Acknowledgement of Country


The Macleay Valley is home to a timeless, diverse, and vibrant culture that is maintained by strong local Indigenous groups, art galleries and events. The Thunggutti/Dunghutti (also known as Dhanggati or Dainggatti) people have lived in the Macleay region for millennia, from the saltwater coastal areas to the freshwater country upstream and the mountain country to the west. The Slim Dusty Centre resides on Dunghutti land while Slim grew up out West in Nulla Nulla which belongs to the Thunghutti Nation.  

Local Aboriginal culture remains strong and dynamic across the landscapes, in towns and villages, in the homes and settlements of our community, in the language and traditions the Elders keep, and use of sacred and ceremonial sites. Ancient sites are found across the region, from camp sites and boras through to landscapescale sites such as the Stuarts Point-Clybucca Midden. There are a number of Aboriginal organisations in the region, including The Ngabu Bingayi Aboriginal Corporation - a group of Dhanggati* Elders and younger people dedicated to the wellbeing (including the revival of language and culture) of the Dunghutti people in the Macleay Valley. Ngabu means ‘Elder Sister’ and Bingayi means ‘Elder Brother’ thus: Sisters and Brothers. There are two land councils in the area. The Kempsey Local Aboriginal Land Council covers the saltwater coastal areas and parts of the freshwater country upstream. The Thunggutti Local Aboriginal Land Council covers the mountain country to the west. 

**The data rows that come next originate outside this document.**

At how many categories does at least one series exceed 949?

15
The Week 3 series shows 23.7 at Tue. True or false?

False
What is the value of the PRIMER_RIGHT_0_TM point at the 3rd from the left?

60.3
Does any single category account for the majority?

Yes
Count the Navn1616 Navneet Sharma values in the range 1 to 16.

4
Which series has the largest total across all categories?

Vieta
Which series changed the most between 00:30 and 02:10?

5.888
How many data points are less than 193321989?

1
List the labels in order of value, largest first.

The Dunghutti Elders Council (Aboriginal Corporation) RNTBC is the first Prescribed Body Corporate (PBC) in Australia, the Tribunal President Justice Robert French - Federal Court in Sydney congratulated the Dunghutti people on gaining a place in Australian history as the first determined holders of native title on the Australian mainland on the 7th April 1997. A registered native title body corporate that manages native title claims and holds compensation funds from native title claims on behalf of the Dunghutti people in the Kempsey region of New South Wales. Contemporary places that document the impacts of colonisation on the Aboriginal community include the Kinchela Boys Home and the Mission sites at Burnt Bridge and Greenhill. Aboriginal cultural heritage is also recorded in the works of Aboriginal artists – including the late Robert Campbell Junior, whose paintings are held by the National Gallery of Australia – and on the mural wall of Services Park in Kempsey, where younger Thunggutti/Dunghutti artists keep a visual record of their community.